Task prompt — All entries shown below should be duplicated character for character.

*** Records shown Section Begins ***

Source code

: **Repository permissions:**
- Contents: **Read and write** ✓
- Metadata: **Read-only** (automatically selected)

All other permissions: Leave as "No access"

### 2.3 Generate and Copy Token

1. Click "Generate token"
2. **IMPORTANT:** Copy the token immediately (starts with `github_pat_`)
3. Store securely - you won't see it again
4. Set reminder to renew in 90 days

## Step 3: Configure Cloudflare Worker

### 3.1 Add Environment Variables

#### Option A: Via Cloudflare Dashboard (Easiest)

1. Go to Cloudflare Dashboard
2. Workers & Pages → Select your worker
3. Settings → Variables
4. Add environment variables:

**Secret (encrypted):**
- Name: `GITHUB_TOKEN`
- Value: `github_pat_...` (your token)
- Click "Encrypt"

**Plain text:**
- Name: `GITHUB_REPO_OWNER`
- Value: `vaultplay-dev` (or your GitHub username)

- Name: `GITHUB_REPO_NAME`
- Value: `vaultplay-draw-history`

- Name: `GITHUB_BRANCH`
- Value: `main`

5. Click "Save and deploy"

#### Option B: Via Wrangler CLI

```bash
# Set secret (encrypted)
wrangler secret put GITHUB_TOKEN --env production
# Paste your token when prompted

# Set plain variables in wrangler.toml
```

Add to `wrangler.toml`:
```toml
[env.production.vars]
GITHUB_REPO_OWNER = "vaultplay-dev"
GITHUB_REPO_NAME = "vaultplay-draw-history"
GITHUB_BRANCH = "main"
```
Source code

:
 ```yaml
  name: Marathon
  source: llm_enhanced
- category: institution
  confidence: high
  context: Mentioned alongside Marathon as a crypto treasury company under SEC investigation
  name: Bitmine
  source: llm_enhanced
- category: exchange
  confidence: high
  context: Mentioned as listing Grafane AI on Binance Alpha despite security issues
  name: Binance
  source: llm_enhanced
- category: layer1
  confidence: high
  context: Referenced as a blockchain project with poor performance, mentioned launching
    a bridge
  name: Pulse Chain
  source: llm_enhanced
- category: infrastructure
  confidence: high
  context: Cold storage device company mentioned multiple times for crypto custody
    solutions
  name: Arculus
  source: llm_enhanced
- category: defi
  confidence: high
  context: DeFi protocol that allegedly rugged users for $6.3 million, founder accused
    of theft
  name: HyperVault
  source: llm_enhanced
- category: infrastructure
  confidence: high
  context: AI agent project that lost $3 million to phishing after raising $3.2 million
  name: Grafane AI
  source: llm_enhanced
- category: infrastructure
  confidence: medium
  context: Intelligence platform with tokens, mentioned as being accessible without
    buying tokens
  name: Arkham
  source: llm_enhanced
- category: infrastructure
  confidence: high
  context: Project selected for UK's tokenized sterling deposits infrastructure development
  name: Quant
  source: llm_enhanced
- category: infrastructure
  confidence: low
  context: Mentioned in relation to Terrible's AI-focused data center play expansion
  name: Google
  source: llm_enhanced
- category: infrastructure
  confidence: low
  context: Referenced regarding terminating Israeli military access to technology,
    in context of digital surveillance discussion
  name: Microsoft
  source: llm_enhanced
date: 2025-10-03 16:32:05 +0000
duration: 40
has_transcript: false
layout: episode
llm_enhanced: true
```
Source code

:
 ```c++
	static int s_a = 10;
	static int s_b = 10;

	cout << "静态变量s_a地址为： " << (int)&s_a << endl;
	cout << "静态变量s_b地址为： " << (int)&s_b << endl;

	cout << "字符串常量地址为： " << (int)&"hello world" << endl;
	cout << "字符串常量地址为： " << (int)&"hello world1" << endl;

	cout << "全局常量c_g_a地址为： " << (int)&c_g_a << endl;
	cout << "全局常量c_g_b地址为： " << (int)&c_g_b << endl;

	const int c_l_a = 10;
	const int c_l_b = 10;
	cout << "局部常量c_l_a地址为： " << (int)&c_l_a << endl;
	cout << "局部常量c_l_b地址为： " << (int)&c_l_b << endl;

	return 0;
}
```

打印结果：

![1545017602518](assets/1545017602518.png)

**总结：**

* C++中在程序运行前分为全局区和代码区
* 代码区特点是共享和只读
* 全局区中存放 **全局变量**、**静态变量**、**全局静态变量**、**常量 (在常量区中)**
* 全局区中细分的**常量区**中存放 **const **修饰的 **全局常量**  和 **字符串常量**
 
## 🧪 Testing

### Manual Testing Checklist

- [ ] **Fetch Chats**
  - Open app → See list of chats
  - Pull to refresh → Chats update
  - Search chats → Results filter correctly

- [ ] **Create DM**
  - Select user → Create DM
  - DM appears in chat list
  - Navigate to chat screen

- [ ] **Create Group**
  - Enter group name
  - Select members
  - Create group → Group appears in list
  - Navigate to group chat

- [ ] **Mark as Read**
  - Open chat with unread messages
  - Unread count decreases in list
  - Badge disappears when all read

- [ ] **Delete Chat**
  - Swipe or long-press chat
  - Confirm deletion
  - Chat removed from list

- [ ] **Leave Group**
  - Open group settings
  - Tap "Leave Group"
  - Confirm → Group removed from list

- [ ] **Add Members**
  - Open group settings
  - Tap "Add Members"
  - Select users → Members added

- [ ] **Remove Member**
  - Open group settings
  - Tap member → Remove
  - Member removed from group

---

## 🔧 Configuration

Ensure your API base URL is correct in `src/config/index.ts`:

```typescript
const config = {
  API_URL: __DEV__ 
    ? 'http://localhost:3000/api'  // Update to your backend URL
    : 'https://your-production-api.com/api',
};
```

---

*** Records shown Section Ends ***

Written solution —
Source code

: **Repository permissions:**
- Contents: **Read and write** ✓
- Metadata: **Read-only** (automatically selected)

All other permissions: Leave as "No access"

### 2.3 Generate and Copy Token

1. Click "Generate token"
2. **IMPORTANT:** Copy the token immediately (starts with `github_pat_`)
3. Store securely - you won't see it again
4. Set reminder to renew in 90 days

## Step 3: Configure Cloudflare Worker

### 3.1 Add Environment Variables

#### Option A: Via Cloudflare Dashboard (Easiest)

1. Go to Cloudflare Dashboard
2. Workers & Pages → Select your worker
3. Settings → Variables
4. Add environment variables:

**Secret (encrypted):**
- Name: `GITHUB_TOKEN`
- Value: `github_pat_...` (your token)
- Click "Encrypt"

**Plain text:**
- Name: `GITHUB_REPO_OWNER`
- Value: `vaultplay-dev` (or your GitHub username)

- Name: `GITHUB_REPO_NAME`
- Value: `vaultplay-draw-history`

- Name: `GITHUB_BRANCH`
- Value: `main`

5. Click "Save and deploy"

#### Option B: Via Wrangler CLI

```bash
# Set secret (encrypted)
wrangler secret put GITHUB_TOKEN --env production
# Paste your token when prompted

# Set plain variables in wrangler.toml
```

Add to `wrangler.toml`:
```toml
[env.production.vars]
GITHUB_REPO_OWNER = "vaultplay-dev"
GITHUB_REPO_NAME = "vaultplay-draw-history"
GITHUB_BRANCH = "main"
```
Source code

:
 ```yaml
  name: Marathon
  source: llm_enhanced
- category: institution
  confidence: high
  context: Mentioned alongside Marathon as a crypto treasury company under SEC investigation
  name: Bitmine
  source: llm_enhanced
- category: exchange
  confidence: high
  context: Mentioned as listing Grafane AI on Binance Alpha despite security issues
  name: Binance
  source: llm_enhanced
- category: layer1
  confidence: high
  context: Referenced as a blockchain project with poor performance, mentioned launching
    a bridge
  name: Pulse Chain
  source: llm_enhanced
- category: infrastructure
  confidence: high
  context: Cold storage device company mentioned multiple times for crypto custody
    solutions
  name: Arculus
  source: llm_enhanced
- category: defi
  confidence: high
  context: DeFi protocol that allegedly rugged users for $6.3 million, founder accused
    of theft
  name: HyperVault
  source: llm_enhanced
- category: infrastructure
  confidence: high
  context: AI agent project that lost $3 million to phishing after raising $3.2 million
  name: Grafane AI
  source: llm_enhanced
- category: infrastructure
  confidence: medium
  context: Intelligence platform with tokens, mentioned as being accessible without
    buying tokens
  name: Arkham
  source: llm_enhanced
- category: infrastructure
  confidence: high
  context: Project selected for UK's tokenized sterling deposits infrastructure development
  name: Quant
  source: llm_enhanced
- category: infrastructure
  confidence: low
  context: Mentioned in relation to Terrible's AI-focused data center play expansion
  name: Google
  source: llm_enhanced
- category: infrastructure
  confidence: low
  context: Referenced regarding terminating Israeli military access to technology,
    in context of digital surveillance discussion
  name: Microsoft
  source: llm_enhanced
date: 2025-10-03 16:32:05 +0000
duration: 40
has_transcript: false
layout: episode
llm_enhanced: true
```
Source code

:
 ```c++
	static int s_a = 10;
	static int s_b = 10;

	cout << "静态变量s_a地址为： " << (int)&s_a << endl;
	cout << "静态变量s_b地址为： " << (int)&s_b << endl;

	cout << "字符串常量地址为： " << (int)&"hello world" << endl;
	cout << "字符串常量地址为： " << (int)&"hello world1" << endl;

	cout << "全局常量c_g_a地址为： " << (int)&c_g_a << endl;
	cout << "全局常量c_g_b地址为： " << (int)&c_g_b << endl;

	const int c_l_a = 10;
	const int c_l_b = 10;
	cout << "局部常量c_l_a地址为： " << (int)&c_l_a << endl;
	cout << "局部常量c_l_b地址为： " << (int)&c_l_b << endl;

	return 0;
}
```

打印结果：

![1545017602518](assets/1545017602518.png)

**总结：**

* C++中在程序运行前分为全局区和代码区
* 代码区特点是共享和只读
* 全局区中存放 **全局变量**、**静态变量**、**全局静态变量**、**常量 (在常量区中)**
* 全局区中细分的**常量区**中存放 **const **修饰的 **全局常量**  和 **字符串常量**
 
## 🧪 Testing

### Manual Testing Checklist

- [ ] **Fetch Chats**
  - Open app → See list of chats
  - Pull to refresh → Chats update
  - Search chats → Results filter correctly

- [ ] **Create DM**
  - Select user → Create DM
  - DM appears in chat list
  - Navigate to chat screen

- [ ] **Create Group**
  - Enter group name
  - Select members
  - Create group → Group appears in list
  - Navigate to group chat

- [ ] **Mark as Read**
  - Open chat with unread messages
  - Unread count decreases in list
  - Badge disappears when all read

- [ ] **Delete Chat**
  - Swipe or long-press chat
  - Confirm deletion
  - Chat removed from list

- [ ] **Leave Group**
  - Open group settings
  - Tap "Leave Group"
  - Confirm → Group removed from list

- [ ] **Add Members**
  - Open group settings
  - Tap "Add Members"
  - Select users → Members added

- [ ] **Remove Member**
  - Open group settings
  - Tap member → Remove
  - Member removed from group

---

## 🔧 Configuration

Ensure your API base URL is correct in `src/config/index.ts`:

```typescript
const config = {
  API_URL: __DEV__ 
    ? 'http://localhost:3000/api'  // Update to your backend URL
    : 'https://your-production-api.com/api',
};
```

---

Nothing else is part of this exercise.